What should researchers, biotech teams, funders, and program leaders do with this?
For researchers and program leaders evaluating self-driving lab claims:
- Count the loop iterations. A platform that ran once is automation; a platform that ran a closed inference-experiment-update loop many times is autonomy. The number of loop iterations should be in the paper.
- Read the validation layer. What experiments were run to verify novelty, correctness, and reproducibility? A-Lab’s experience shows what happens when this layer is thin.
- Match the chemistry-to-biology gap. Chemistry autonomous labs are mature; biology autonomous labs are emerging. A platform that works for thin films does not directly transfer to nanobody discovery, and vice versa.
- Read the hardware layer alongside the algorithm layer. Cloud-lab integration (Emerald, Strateos), robotic-arm reliability, and assay-format constraints often dominate what is actually possible. The published algorithm sits on top of a hardware stack that bounds its real performance.

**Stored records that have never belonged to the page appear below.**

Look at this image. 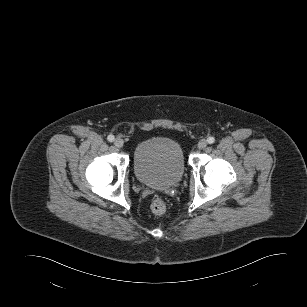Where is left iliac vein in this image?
Segmentation results:
<instances>
[{
  "label": "left iliac vein",
  "instance_id": "obj_1",
  "mask_svg": "<svg viewBox=\"0 0 307 307\" xmlns=\"http://www.w3.org/2000/svg\"><path fill=\"white\" fill-rule=\"evenodd\" d=\"M206 146H207L206 140H201L197 145L198 149H204Z\"/></svg>",
  "mask_w": 307,
  "mask_h": 307
}]
</instances>
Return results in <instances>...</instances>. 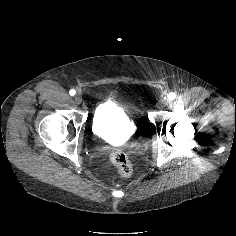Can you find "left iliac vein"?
Here are the masks:
<instances>
[{
    "instance_id": "4c4485c4",
    "label": "left iliac vein",
    "mask_w": 236,
    "mask_h": 236,
    "mask_svg": "<svg viewBox=\"0 0 236 236\" xmlns=\"http://www.w3.org/2000/svg\"><path fill=\"white\" fill-rule=\"evenodd\" d=\"M169 104V100L167 98H162L158 102L159 107H165Z\"/></svg>"
}]
</instances>
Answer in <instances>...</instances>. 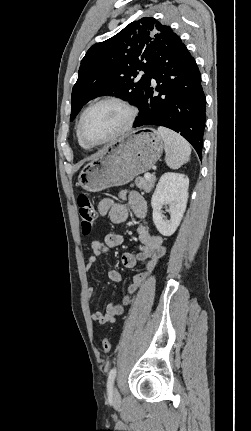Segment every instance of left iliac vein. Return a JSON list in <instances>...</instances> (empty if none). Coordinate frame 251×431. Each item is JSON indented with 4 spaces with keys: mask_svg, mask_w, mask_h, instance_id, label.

- Treat single-laboratory results as proof of concept, not as a community capability. A self-driving result that works in one lab and does not reproduce in another has demonstrated something narrower than the abstract suggests.
- Cite the historical lineage. Current self-driving lab papers that ignore Adam, Eve, Ada, ChemOS, and the Häse 2019 review tend also to overclaim novelty. The honest framing locates current work in the trajectory.
- Pair this chapter with Agentic Science Workflows. The orchestration-agent layer (ChemCrow, Coscientist’s planner, Virtual Lab’s PI-agent) is conceptually distinct from the autonomous-loop layer, even though both appear in the same papers.